The notion had been impressed upon my sister and me from a very early age. However, it wasn’t until my first daughter was born that I fully understood the reality of what my parents had been preaching: empowerment, education, and enduring hardships.
They taught that hard work, respect, and goals were not just nice catch phrases. They were tangible objectives my sister and I were expected to uphold. But like every other young ocean-minded boy I thought of nothing other than dropping out, buying a van, and bumming around the country’s best surf spots. That lifestyle seemed so easy. No responsibility. Moving freely without anyone to tell me no. A slave to none, I thought. Luckily, my parents strongly encouraged me to consider college or trade school before embarking on the vagabond journey. I was a really good ice hockey player and was recruited to a school in the middle of New Hampshire, so yeah, I wasn’t exactly headed to the Mecca of surfing (although if you have never been to Hampton Beach, please go and stop by Cinnamon Rainbows Surf Shop while you’re there.) Reluctantly, I obliged my parents and continued my schooling through two separate degrees and countless fantastic experiences. All the while I was meeting friends from all over the country and some from far around the world. Admittedly, the feeling of dropping it all and going off the grid never left my mind. It’s a feeling shared by every surfer. You’re thinking the same thing right now, aren’t you? It seems so easy. The good life. But it isn’t, not in my opinion.
My ah-ha moment came during the first cold snap of our New Jersey winter, exactly five months and 20 days after my first daughter was born. It was 3 a.m. and I was driving home from an extremely busy night shift in the ER. Multiple people clinging to life. Several helicopter transfers. My skills used to exhaustion. It was then that I no longer wanted that poor, roaming lifestyle.
You see, those degrees I mentioned above were in Biology and Nursing. Skilled trades. Marketable. The kind of degrees that have my phone ringing with job offers at least three times per week. I am an Emergency Department Registered Nurse and I love every minute of it. But let me confess to two things:
1. I had to work REALLY HARD to earn my degree. A lot of time was spent in the library, parties were missed. I used this sentence more than I care to remember: “I wish I could, but I have to go study.”
2. For the first seven years, I continued to struggle with the thought of leaving it all and pursuing the surfing life I had always dreamed about.
But as I drove home that night knowing I had made a difference in the outcome of human life, I decided that life of chasing waves wasn’t the one I wanted anymore.

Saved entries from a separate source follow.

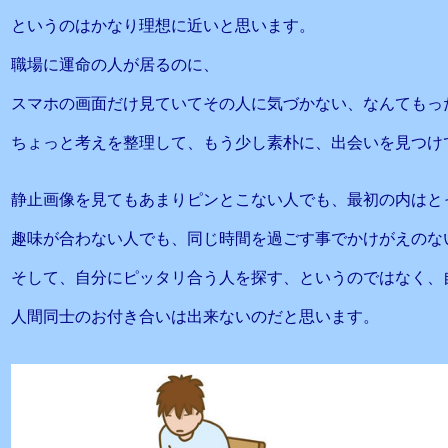
というのはかなり理想に近いと思います。
職場に運命の人が居るのに、
スマホの画面だけ見ていてその人に気づかない、なんてもっ
ちょっと考えを整理して、もう少し素朴に、出会いを見つけ
静止画像を見てもあまりピンとこない人でも、最初の内はと
趣味が合わない人でも、同じ時間を過ごす事でかけがえのな
そして、自分にピッタリ合う人を探す、というのではなく、
人間同士のお付き合いは出来ないのだと思います。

So what am I suggesting? While it may seem sexy and glamorous to become a professional surfer or renegade van-lifer I would encourage you to think bigger. Not just college degrees or skilled trades. Rather, consider fostering learning, becoming educated, opening your own business, or creating the next big thing. Dream of changing the world. Trust me, knowledge really is power. Don’t get me wrong, striving to become a professional surfer is a grand and worthy pursuit, it just shouldn’t be your one and only. Remember the old saying, “don’t put all your eggs in one basket”? Apply that here.
I’m sure by now you’re probably ready to call me an Uncle Tom and a Buzz Killington but hear me out on this. Full-time hours for a nurse are three days a week. I get to meet tons of cool people. At least once a day I save someone’s life (like actually save their life. Seriously, they would be dead otherwise). My knowledge allows me to earn more money than I could ever have imagined as a poor student. I have a beautiful wife, a nice house, and a car that doesn’t break down every other day. And best of all, every year we travel to at least one cool place while getting paid from my job. Yes, it’s hard work. I don’t have the freedom to just drive to the next place and stay as long as I want. But then again, I’d rather fly to a far away surf destination than be broke and “free.”

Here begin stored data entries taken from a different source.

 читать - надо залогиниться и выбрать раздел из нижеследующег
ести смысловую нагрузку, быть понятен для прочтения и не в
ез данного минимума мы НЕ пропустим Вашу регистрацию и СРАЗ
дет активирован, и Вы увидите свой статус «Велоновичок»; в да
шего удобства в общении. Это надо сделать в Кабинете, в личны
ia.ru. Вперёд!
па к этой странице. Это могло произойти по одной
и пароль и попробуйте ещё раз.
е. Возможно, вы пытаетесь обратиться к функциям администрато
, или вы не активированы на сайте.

Truthfully, I would have never believed these proclamations would come out of my mouth. Maybe it’s the father in me bubbling to the surface. Or maybe the things I’ve seen in the emergency department are shining a new light on life’s priorities. Either way, the preconceived notion of the bro’d out surfer needs some updating. We should take pride in the fact that most of us work for a living. Stand tall in the notion that we are productive members of society. Grounded. Family-oriented. Respected and respectful. The kind of people our kids would be proud to tell their friends about. Are we going to miss some swells due to work? Sure. But doesn’t that surf trip to Costa Rica make up for it? Or how about that long weekend to the OBX for the last hurricane swell?
Let’s empower our youth to be the leaders of tomorrow. And it all starts with being quality examples.